What needs to be done:
Please format the entries below as a JSON list of strings, with one string for each line and blank lines omitted.

··········

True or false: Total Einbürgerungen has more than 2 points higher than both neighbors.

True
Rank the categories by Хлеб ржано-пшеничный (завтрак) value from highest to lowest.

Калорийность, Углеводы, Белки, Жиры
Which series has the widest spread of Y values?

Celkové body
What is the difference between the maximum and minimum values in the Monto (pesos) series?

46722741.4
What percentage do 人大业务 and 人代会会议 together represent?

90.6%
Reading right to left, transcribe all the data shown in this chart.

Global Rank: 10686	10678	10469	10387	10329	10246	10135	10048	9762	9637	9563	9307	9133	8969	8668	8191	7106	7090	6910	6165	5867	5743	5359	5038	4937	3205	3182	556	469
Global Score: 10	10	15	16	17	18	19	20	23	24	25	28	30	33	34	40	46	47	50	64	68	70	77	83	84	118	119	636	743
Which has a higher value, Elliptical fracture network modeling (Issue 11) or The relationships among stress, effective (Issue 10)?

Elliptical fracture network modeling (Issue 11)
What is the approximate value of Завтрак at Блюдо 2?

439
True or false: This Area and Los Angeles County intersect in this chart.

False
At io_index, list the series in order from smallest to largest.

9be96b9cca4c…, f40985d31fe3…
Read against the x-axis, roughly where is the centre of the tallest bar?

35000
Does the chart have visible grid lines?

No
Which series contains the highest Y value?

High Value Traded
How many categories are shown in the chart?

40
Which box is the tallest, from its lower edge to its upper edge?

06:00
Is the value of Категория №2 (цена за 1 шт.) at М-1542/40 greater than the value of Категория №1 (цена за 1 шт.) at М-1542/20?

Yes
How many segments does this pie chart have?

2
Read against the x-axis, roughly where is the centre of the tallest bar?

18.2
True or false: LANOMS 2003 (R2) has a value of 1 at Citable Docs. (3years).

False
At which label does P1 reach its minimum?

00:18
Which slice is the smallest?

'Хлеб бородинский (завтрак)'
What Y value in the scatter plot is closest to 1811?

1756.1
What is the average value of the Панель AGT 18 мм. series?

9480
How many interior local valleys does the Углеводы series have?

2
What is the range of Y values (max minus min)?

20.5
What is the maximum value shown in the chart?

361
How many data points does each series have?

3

··········

Final answer:
[
  "True or false: Total Einbürgerungen has more than 2 points higher than both neighbors.",
  "True",
  "Rank the categories by Хлеб ржано-пшеничный (завтрак) value from highest to lowest.",
  "Калорийность, Углеводы, Белки, Жиры",
  "Which series has the widest spread of Y values?",
  "Celkové body",
  "What is the difference between the maximum and minimum values in the Monto (pesos) series?",
  "46722741.4",
  "What percentage do 人大业务 and 人代会会议 together represent?",
  "90.6%",
  "Reading right to left, transcribe all the data shown in this chart.",
  "Global Rank: 10686\t10678\t10469\t10387\t10329\t10246\t10135\t10048\t9762\t9637\t9563\t9307\t9133\t8969\t8668\t8191\t7106\t7090\t6910\t6165\t5867\t5743\t5359\t5038\t4937\t3205\t3182\t556\t469",
  "Global Score: 10\t10\t15\t16\t17\t18\t19\t20\t23\t24\t25\t28\t30\t33\t34\t40\t46\t47\t50\t64\t68\t70\t77\t83\t84\t118\t119\t636\t743",
  "Which has a higher value, Elliptical fracture network modeling (Issue 11) or The relationships among stress, effective (Issue 10)?",
  "Elliptical fracture network modeling (Issue 11)",
  "What is the approximate value of Завтрак at Блюдо 2?",
  "439",
  "True or false: This Area and Los Angeles County intersect in this chart.",
  "False",
  "At io_index, list the series in order from smallest to largest.",
  "9be96b9cca4c…, f40985d31fe3…",
  "Read against the x-axis, roughly where is the centre of the tallest bar?",
  "35000",
  "Does the chart have visible grid lines?",
  "No",
  "Which series contains the highest Y value?",
  "High Value Traded",
  "How many categories are shown in the chart?",
  "40",
  "Which box is the tallest, from its lower edge to its upper edge?",
  "06:00",
  "Is the value of Категория №2 (цена за 1 шт.) at М-1542/40 greater than the value of Категория №1 (цена за 1 шт.) at М-1542/20?",
  "Yes",
  "How many segments does this pie chart have?",
  "2",
  "Read against the x-axis, roughly where is the centre of the tallest bar?",
  "18.2",
  "True or false: LANOMS 2003 (R2) has a value of 1 at Citable Docs. (3years).",
  "False",
  "At which label does P1 reach its minimum?",
  "00:18",
  "Which slice is the smallest?",
  "'Хлеб бородинский (завтрак)'",
  "What Y value in the scatter plot is closest to 1811?",
  "1756.1",
  "What is the average value of the Панель AGT 18 мм. series?",
  "9480",
  "How many interior local valleys does the Углеводы series have?",
  "2",
  "What is the range of Y values (max minus min)?",
  "20.5",
  "What is the maximum value shown in the chart?",
  "361",
  "How many data points does each series have?",
  "3"
]